High School Student's AI Model Uncovers 1.5 Million Hidden Cosmic Objects in NASA Archive
Using open-source machine learning tools, a Pasadena teenager processed a decade of NASA telescope data to find over a million previously unnoticed celestial phenomena. The peer-reviewed breakthrough highlights how accessible AI is democratizing advanced astrophysics.
By Factlen Editorial Team
- Astrophysics Researchers
- Scientists view the AI pipeline as a critical tool for managing the overwhelming volume of data produced by modern telescopes.
- Open-Source AI Advocates
- Technologists celebrate the breakthrough as proof that frontier science is no longer gatekept by institutional supercomputers.
- STEM Education Proponents
- Educators highlight the necessity of early, hands-on mentorship in bridging the gap between theoretical math and real-world application.
What's not represented
- · Traditional supercomputing facilities
- · Commercial space data providers
Why this matters
This achievement proves that frontier scientific discovery no longer requires massive institutional supercomputers. As AI tools become democratized, anyone with a laptop and curiosity—even a high school student—can mine public datasets to fundamentally expand our understanding of the universe.
Key points
- A Pasadena high school student used an automated machine-learning pipeline to process nearly 200 billion rows of archived NASA telescope data.
- The AI model successfully identified 1.5 million previously unnoticed cosmic phenomena, including faint variable light sources.
- The breakthrough was achieved using open-source tools, highlighting the democratization of advanced data analysis in modern astrophysics.
- The findings have been formally recognized by NASA and published as a peer-reviewed paper in The Astronomical Journal.
A California teenager has transformed a summer astronomy project into a peer-reviewed scientific breakthrough, utilizing artificial intelligence to uncover 1.5 million previously undocumented cosmic phenomena. Matteo Paz, a student at Pasadena High School, achieved the milestone by applying custom machine-learning algorithms to a massive, publicly available NASA dataset.[1][2]

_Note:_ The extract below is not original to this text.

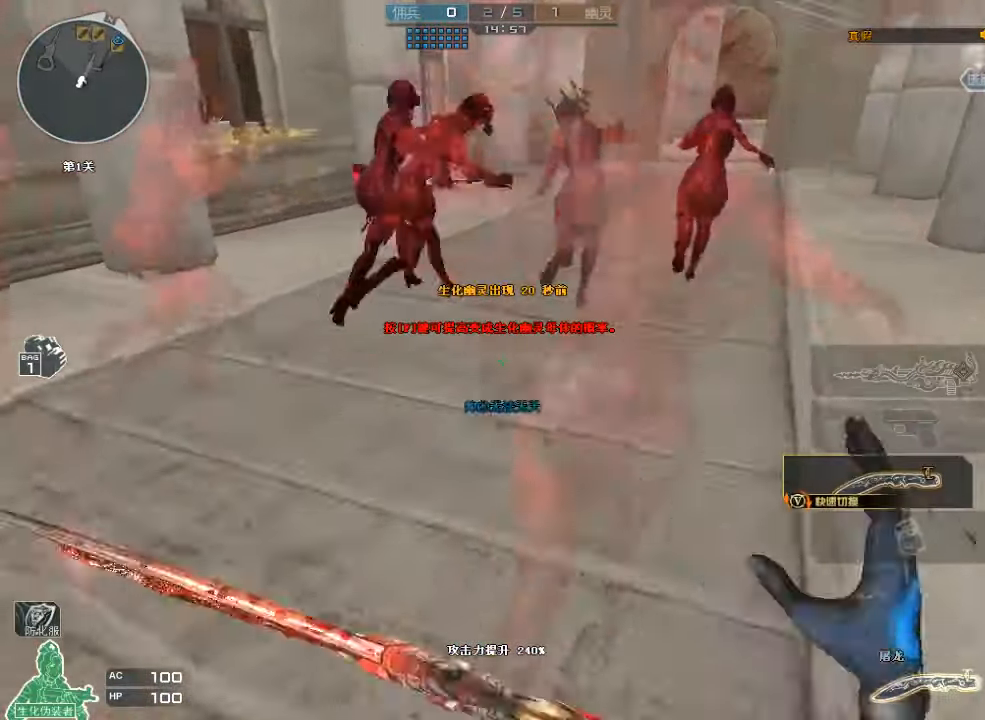
{"keys": ["w"], "mouse": ["left"], "events": []}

The discovery centers on archival data from the Near-Earth Object Wide-field Infrared Survey Explorer (NEOWISE). Launched in 2009, the space telescope spent more than a decade scanning the sky in infrared light, cataloging everything from near-Earth asteroids to distant galaxies. Over its operational lifespan, NEOWISE accumulated a staggering dataset comprising nearly 200 billion rows of measurements.[1][4]
While the NEOWISE archive is a goldmine for astrophysicists, its sheer volume presents a formidable challenge. Traditional software and manual human review are sufficient for tracking bright, obvious objects, but they frequently miss faint, transient, or slowly varying light sources. These subtle variations often represent some of the most intriguing phenomena in the universe, such as brown dwarfs or distant active galactic nuclei.[3][4]
Paz initially joined the Planet Finder Academy—a program designed to immerse students in real-world astronomical research—in the summer of 2022. Working under the mentorship of Caltech scientist Davy Kirkpatrick at the Infrared Processing and Analysis Center (IPAC), the original plan was for Paz to manually study a small subset of the NEOWISE data.[1][2]

However, recognizing the limitations of manual analysis, Paz pivoted to a much more ambitious, computationally driven approach. Drawing on a strong background in theoretical mathematics and coding, he spent six weeks designing and training an automated machine-learning pipeline capable of processing the entire archive.[1][5]
The resulting AI model utilized advanced mathematical techniques, specifically Fourier transforms and wavelet analysis. These tools are highly effective at isolating time-based signals, allowing the algorithm to detect faint fluctuations in the infrared spectrum that standard sampling methods would overlook.[1][3]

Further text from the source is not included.